I still remember our first sail trip up to Port Townsend. It was during the kids’ spring break in 2015. We set out in our first boat, the Aequus Aer, at about 5 a.m. in the morning to ride the tide 35 nautical miles north.
I was at the helm with a warm hat and gloves on, a blanket wrapped around me and both my kids snuggled up nearby. By the time we got to PT, I was shivering and couldn’t fully warm up until I got into the marina showers that night.
I am one of those people who runs cold all the time. Plus, I have Raynaud’s syndrome. You might think I’d be inclined to take a break from cruising the Pacific Northwest between the months of October and April, but instead I’ve become all the more determined to make sailing a year-round activity for my family and me.
Our desire to sail in cooler weather is a big reason why we purchased the boat that we did. But even if we hadn’t, I’ve found that by planning ahead, investing in good quality gear and having a back-up plan, it’s been possible for me to spend most of the time “top side,” even during the rainy, cool Puget Sound winters.
Tip 1: It’s easier to stay warm than to get warm
As important as Newton’s Laws of Motion (to me, anyway) is the fact that it is much more efficient to get warm before we start sailing than to get cold and try to warm up while we are underway.
To that end, I eat hot meals, drink hot tea or decaf coffee, and start bundling up while I’m inside our warm, heated boat. I cool off very fast and, because of my Raynaud’s, the first place I get cold is in my feet and hands. So after warming up my insides with food and drink, I put on a warm hat, warm leggings or thermal underwear and either a heavy wool sweater or down-filled jacket. WHILE I’M STILL INSIDE THE BOAT.
And I always don my big, ugly overpriced Uggs while inside to insulate my feet from the cold boat floor.
Yes, I do start to sweat with all this on, and yet, my hands and feet at this point merely feel tepid. That’s when I know I’m off to a good start.
Tip 2: Buy the best, warmest, most waterproof gear you can
Foul-weather jackets, sailing bibs, thermal underwear and good wool socks can cost a small fortune. I have acquired them as Christmas and birthday presents and congratulatory splurges I’ve made for myself. I have never regretted spending a single cent. (Shop REI Outlet, Sierra Trading Post and West Marine’s off-season sales for the best deals.)
After sailing for three seasons in a pair of inexpensive rain boots, I asked for warm, non-marking snow boots from Columbia for Christmas. Santa delivered and I’ve been a much happier sailor since.
In addition to my new boots, here’s my typical get-up for a really chilly winter sailing day. I’m sharing the brands, models I wear in case you are in the market for new gear, and I would love, LOVE to hear what works for you. Here goes:
- First layer: Fleece-lined jogging tights and a mid-weight thermal top. (I like tops from SmartWool and from Kari Traa because they fit me the best and are fitted enough around the neck to prevent any breezes from going down the front. Cold boobs are no bueno.) I am starting to experiment with heated socks on really cold days. I just bought these on Amazon. They are battery operated and have three heat settings and so far, I LOVE them. On warmer days I don either well-fitting wool socks (I’ve tried SmartWool and some lesser-known brands, and all seem to work well)

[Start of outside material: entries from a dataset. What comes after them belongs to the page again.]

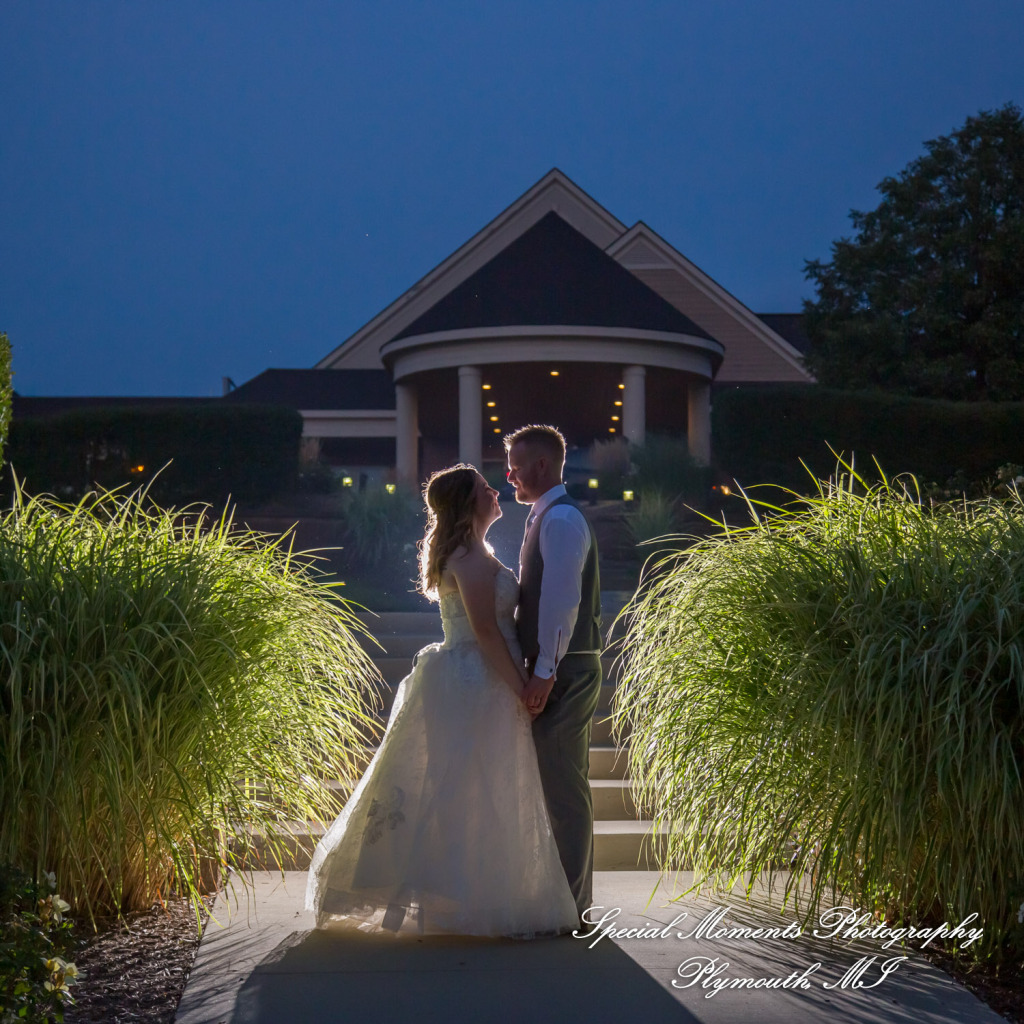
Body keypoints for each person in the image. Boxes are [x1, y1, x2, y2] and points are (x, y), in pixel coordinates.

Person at [304, 464, 579, 938]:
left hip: (484, 676)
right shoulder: (468, 555)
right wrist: (522, 686)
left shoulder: (477, 549)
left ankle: (469, 897)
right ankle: (463, 900)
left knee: (480, 788)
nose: (496, 492)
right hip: (476, 679)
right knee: (470, 787)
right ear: (468, 503)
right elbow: (486, 632)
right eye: (485, 489)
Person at [505, 425, 602, 921]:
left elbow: (563, 603)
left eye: (517, 466)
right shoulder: (545, 517)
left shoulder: (560, 521)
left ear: (541, 466)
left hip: (566, 670)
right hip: (558, 667)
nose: (510, 475)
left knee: (564, 790)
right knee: (560, 785)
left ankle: (572, 907)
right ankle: (565, 899)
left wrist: (544, 671)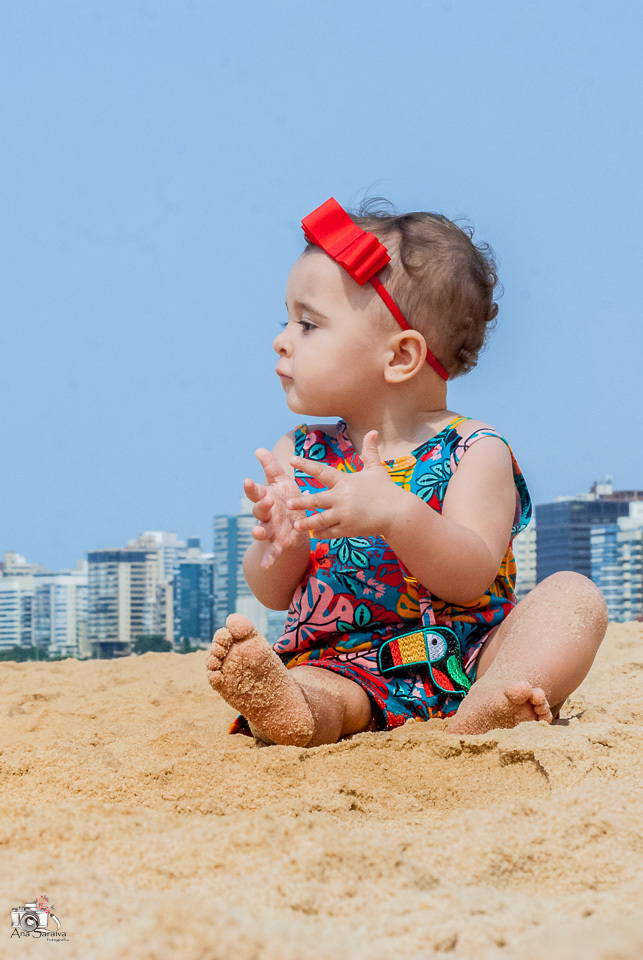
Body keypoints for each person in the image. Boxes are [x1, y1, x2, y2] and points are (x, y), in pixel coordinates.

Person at [206, 197, 608, 747]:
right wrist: (280, 545)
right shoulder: (301, 452)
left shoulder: (473, 449)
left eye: (308, 324)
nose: (282, 339)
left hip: (471, 657)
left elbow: (470, 577)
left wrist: (398, 513)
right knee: (317, 690)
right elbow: (275, 596)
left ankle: (495, 702)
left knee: (573, 597)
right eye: (287, 320)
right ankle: (296, 710)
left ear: (400, 357)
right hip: (342, 664)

- Second layer: Waterproof sailing bibs, a fleece neck gaiter and a fleece vest I got from REI 10+ years ago.
- Third layer: Either a heavy Norweigan wool sweater (those Scandinavians know what they are doing) or a down jacket. The one I use is filled with down-alternative from Marmot. I got it on sale from Sierra Trading Post.
- Fourth layer: A foul-weather jacket from Gill and a fleece-lined wool hat. I have several hats I’ve purchased from REI and from Sierra Trading Post.
I saved gloves for last. Nothing keeps my hands warmer than a good pair of waterproof snow mittens. The only problem is I can’t trim sails or handle line very well with them on. So, I decided to buy a pair of Hestra mittens about two sizes too big for me. I wear my favorite sail gloves and then stuff my hands into the mittens, with the gloves still on. If I need to perform some task that requires dexterity, I take the mittens off for a second and do what needs to be done.
Tip 3: Have a back-up plan
I hate single-use items. It creates trash, which isn’t good for the environment and also a pain in the butt when you are cruising and don’t have access to a place to dump your trash when you go to shore. (This is the case at many state parks in Washington.)
That said, those instant hand and feet warmers, the kind you open and shake to activate the little iron pellets inside, have saved me from losing a finger or toe to cold-triggered numbness more than a few times.
And if all else fails, I head down below and steer from inside our pilothouse. That’s not an option unless you have a boat with this design, but if you are in the market for a cruising boat, and plan to do some high-latitude sailing, I can’t recommend a pilothouse sailboat enough!
If you have any cold-weather sailing strategies to share, please do!